### YOUR OBJECTIVE
Locate every line in the listing below that contains the string "series", and copy each of those lines. Matching is case-sensitive.
= Beginning of Section =
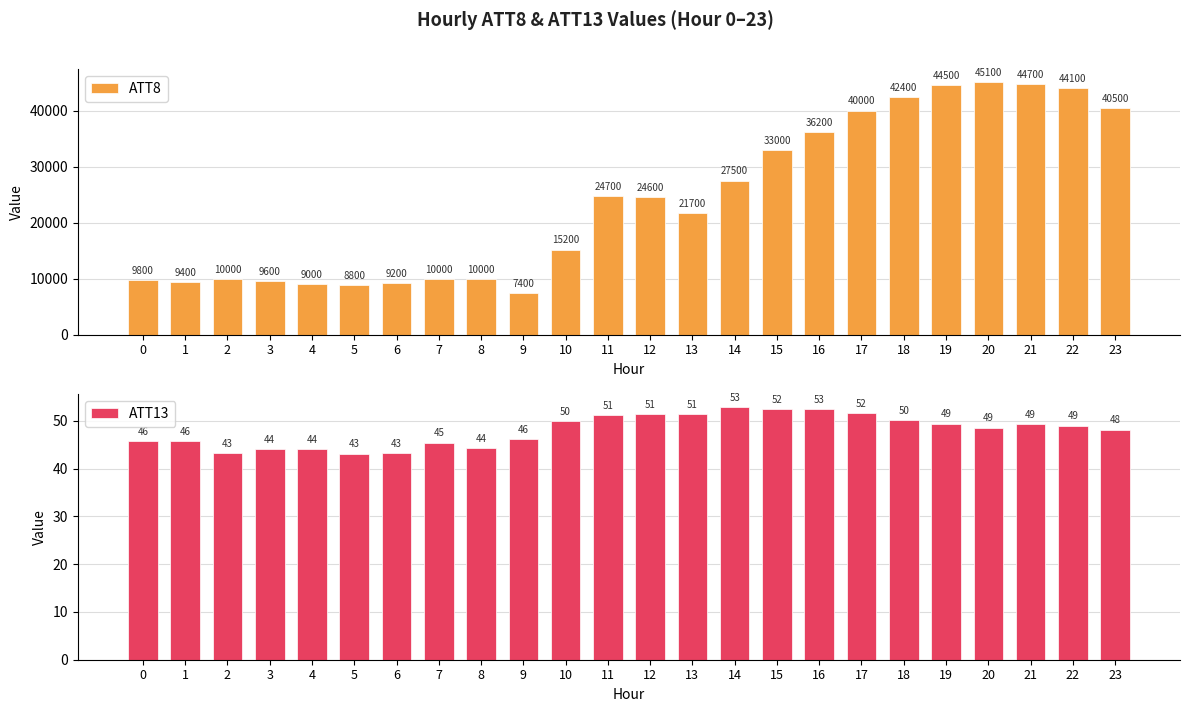

What is the spread (max minus min) of values at 13?

21648.5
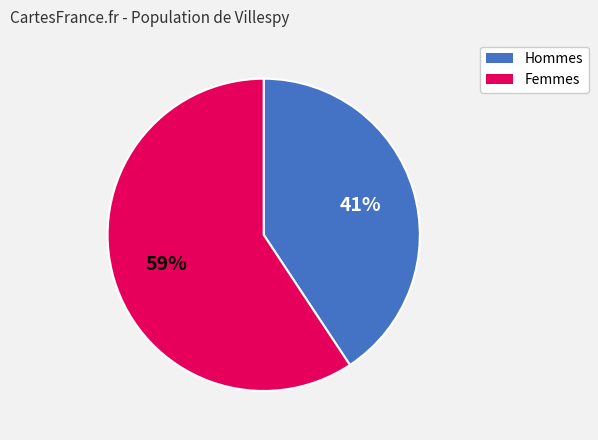

Is there any slice that represents more than half of the pie?

Yes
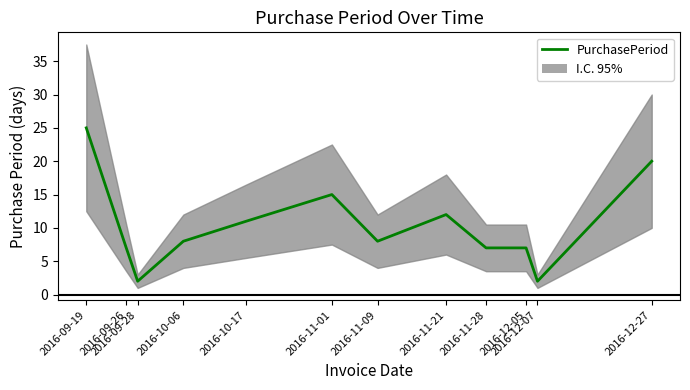

Does the chart have visible grid lines?

No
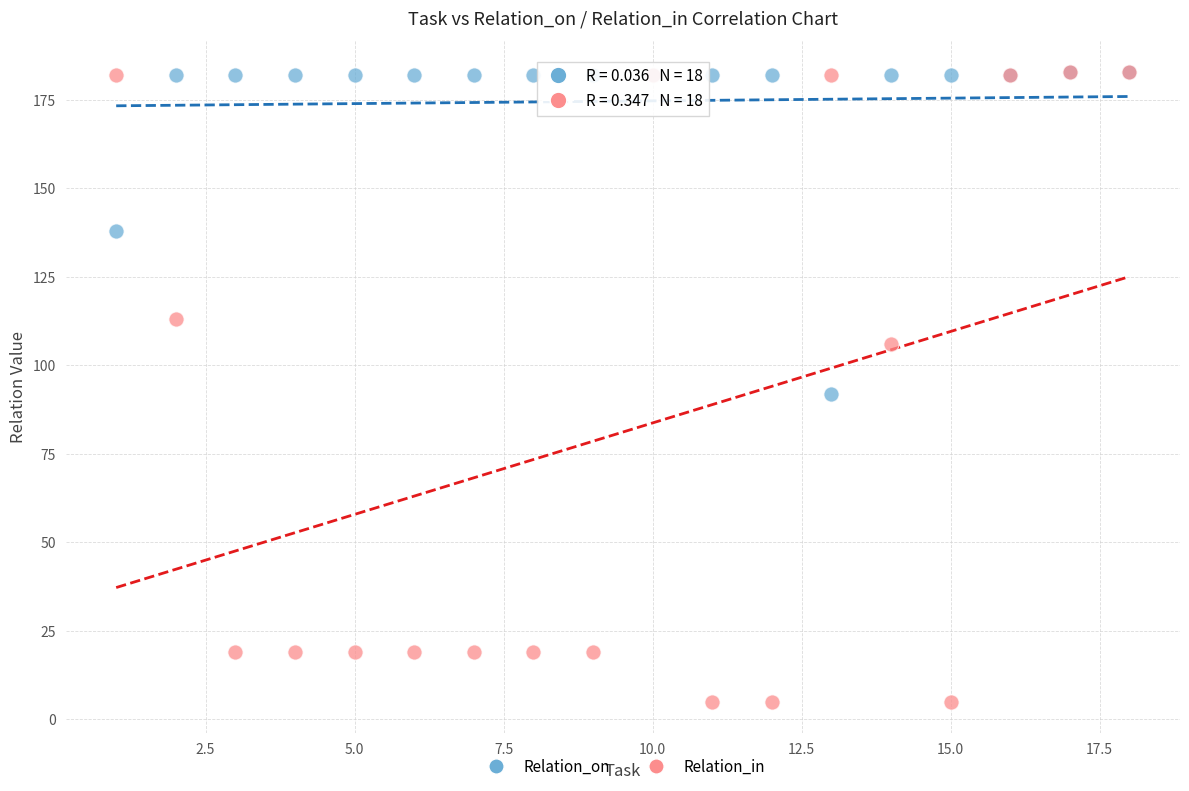

Across all series, what Y value is closest to 94?

92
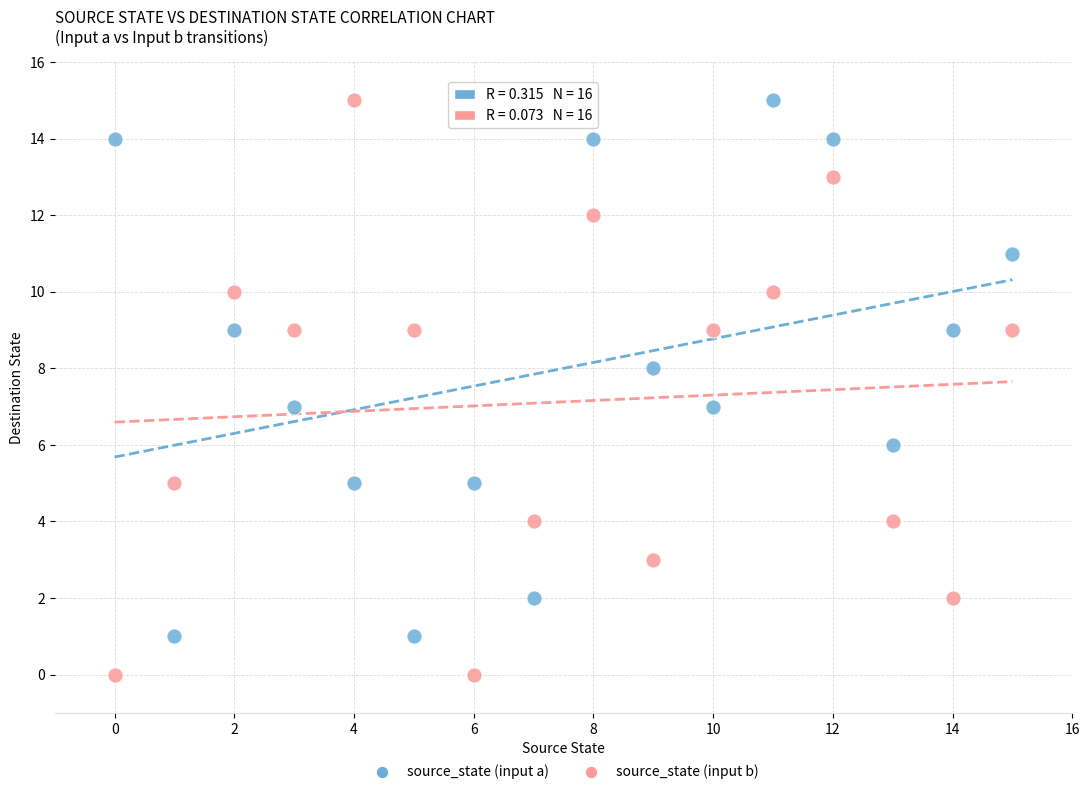

What are all the series names shown in the legend?

source_state (input a), source_state (input b)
= End of Section =
### ANSWER SECTION
Across all series, what Y value is closest to 94?
What are all the series names shown in the legend?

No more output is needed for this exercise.